Codex-Powered Development Workflow
All development was executed after-hours, leveraging OpenAI Codex for GitHub integration:
- Repo linked to Codex.
- Prompted Codex with functionality requirements.
- Codex auto-generated code + pull requests.
- I reviewed & merged ~40 PRs.

The process exceeded expectations—Codex even migrated a complex C# code-generation module to Python without intervention.
Early Result Preview
After a few dozen iterations and Codex contributions, the new forum frontend was live.
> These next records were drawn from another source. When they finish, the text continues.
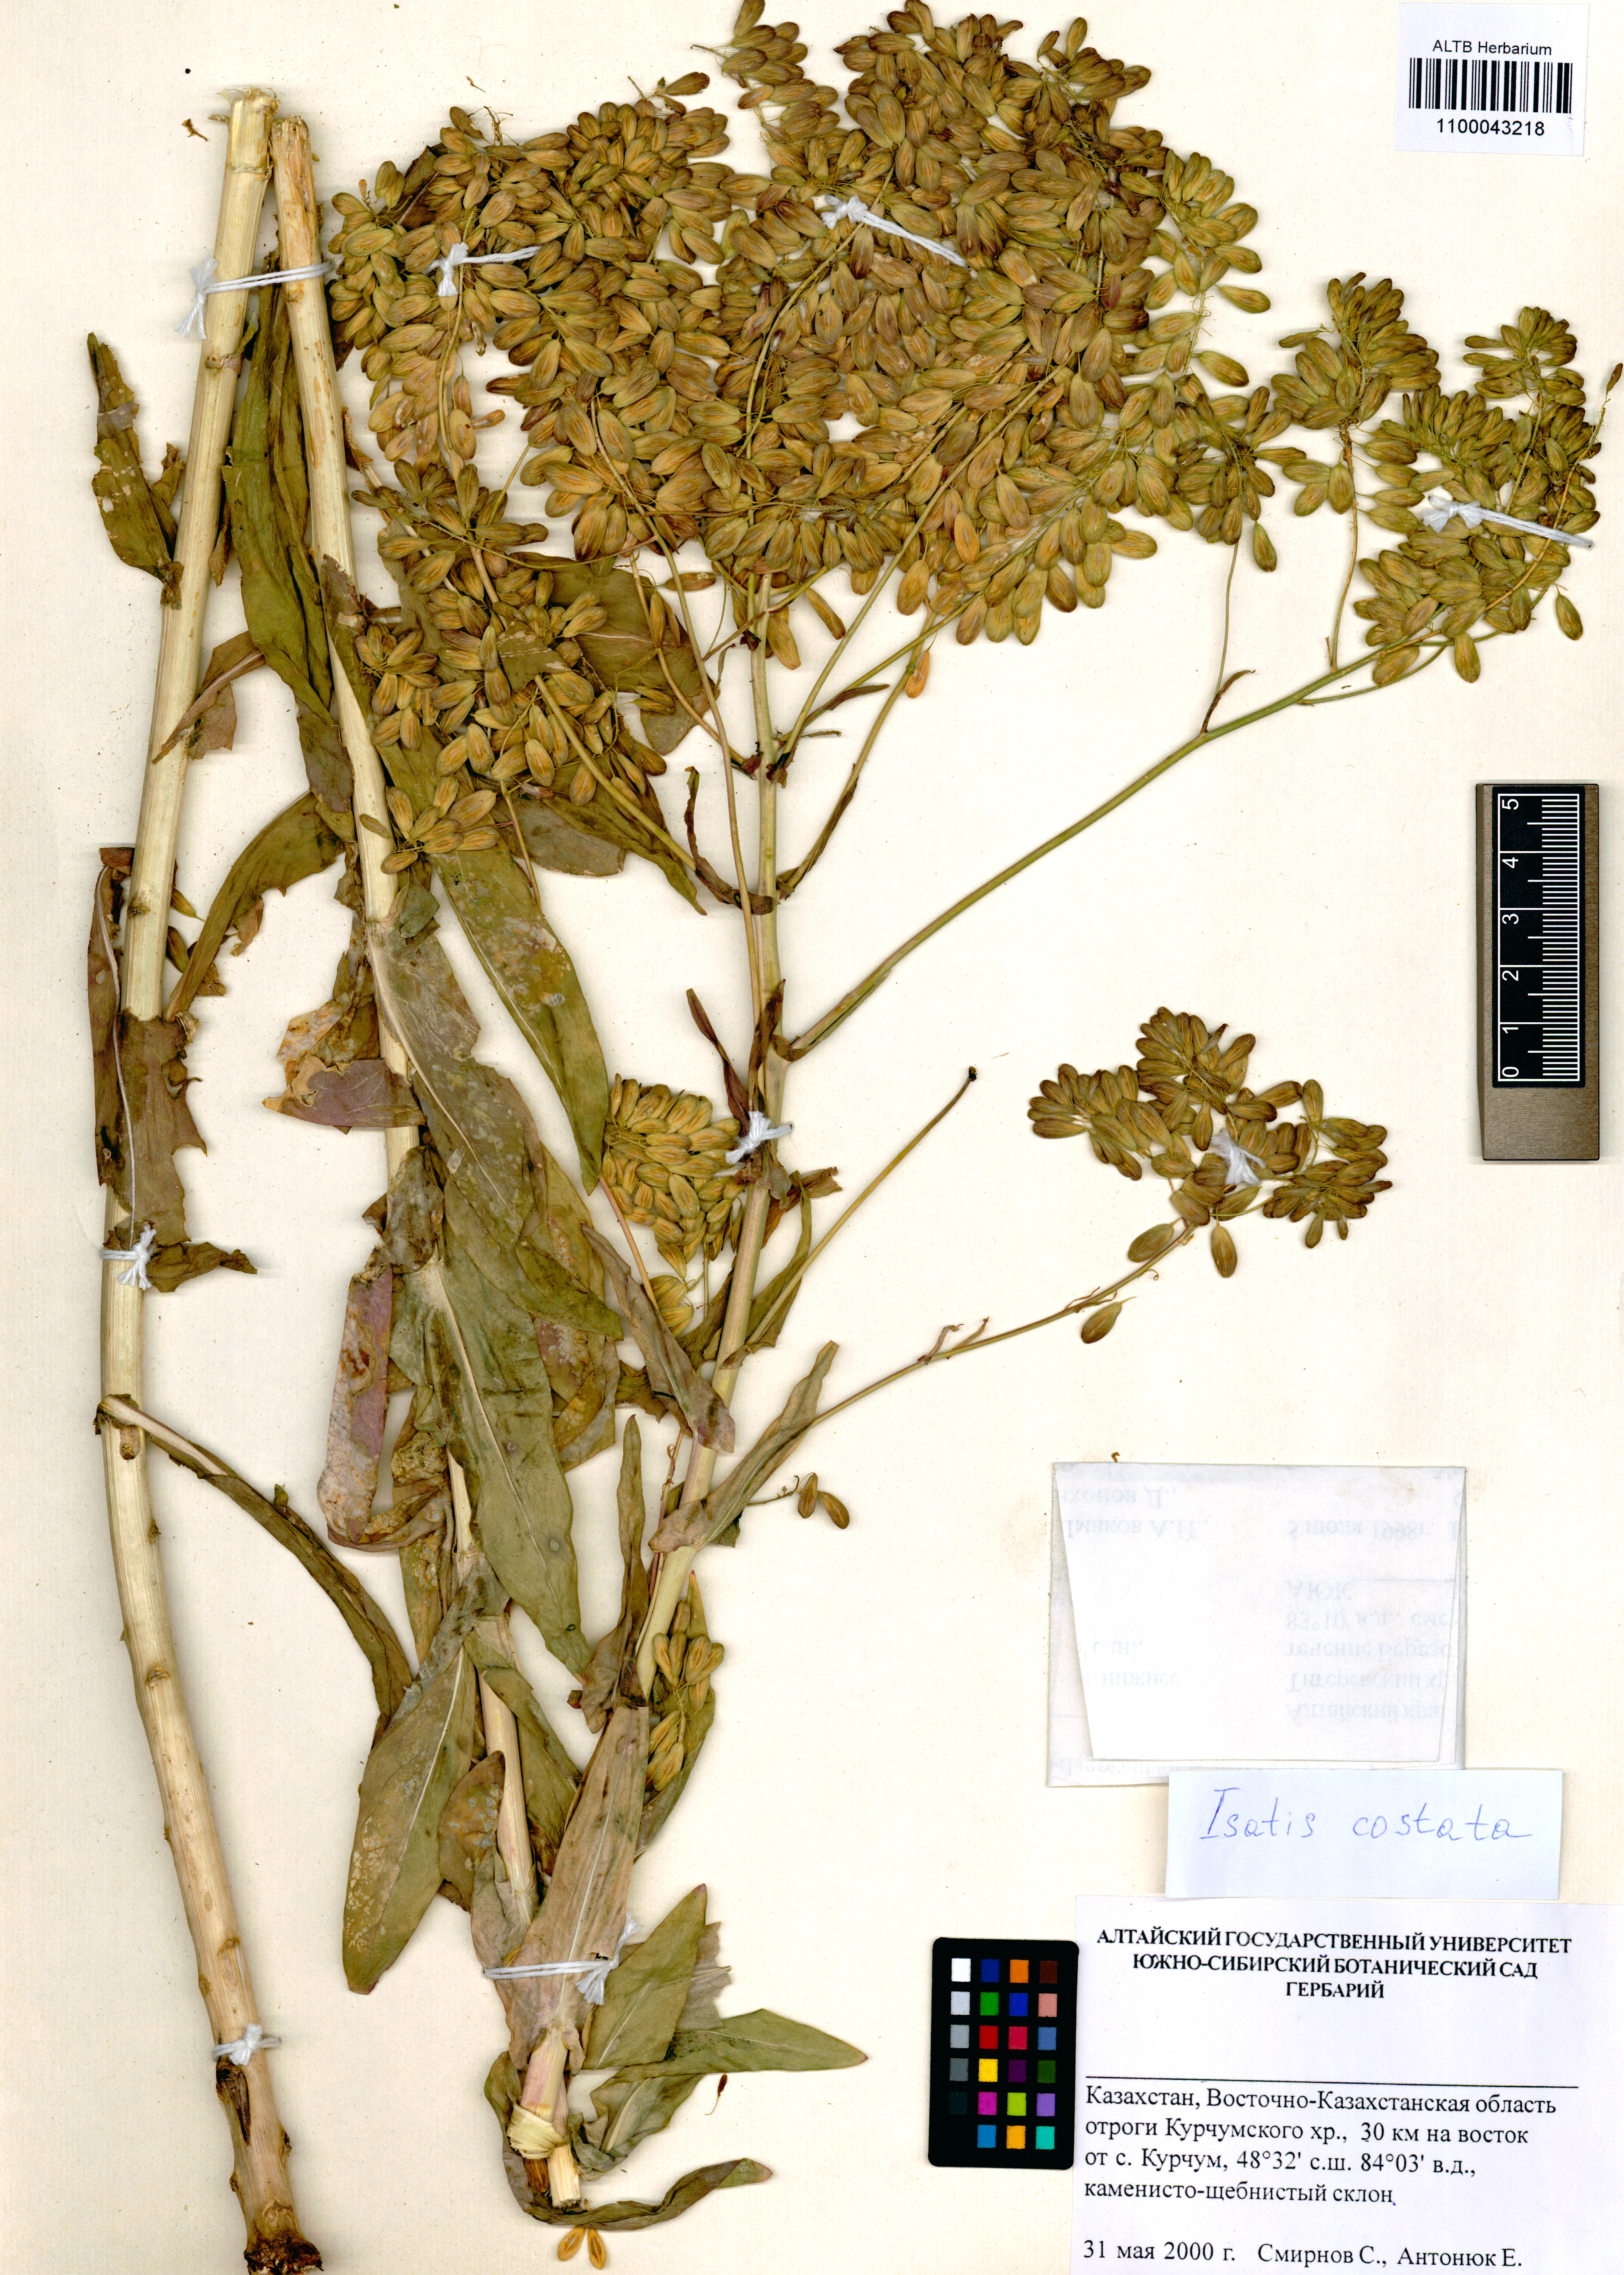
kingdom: Plantae
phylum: Tracheophyta
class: Magnoliopsida
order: Brassicales
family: Brassicaceae
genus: Isatis
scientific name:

The layout was minimal, but fully functional and lightweight:

Feature Breakdown
The final system integrates several modern frontend features, all implemented with Codex-driven PRs:

- Dark mode toggle
- Client-side search via
lunr.js
- Web Share API
- Fully responsive layout
- Collapsible sidebar navigation
- GitHub Actions pipeline
- Kit.com newsletter signup (also now live on this blog)
- Disqus as a lightweight pseudo-forum solution
- Two live entrypoints:
reference.wtf-model.com
forum.wtf-model.com
Conclusion
This migration not only eliminated a recurring infrastructure cost but also redefined my delivery workflow through deep AI integration.
OpenAI Codex demonstrated high stability even under complex build cycles. With this experience, I’m confident in treating it as a dependable contributor to future mid-sized projects.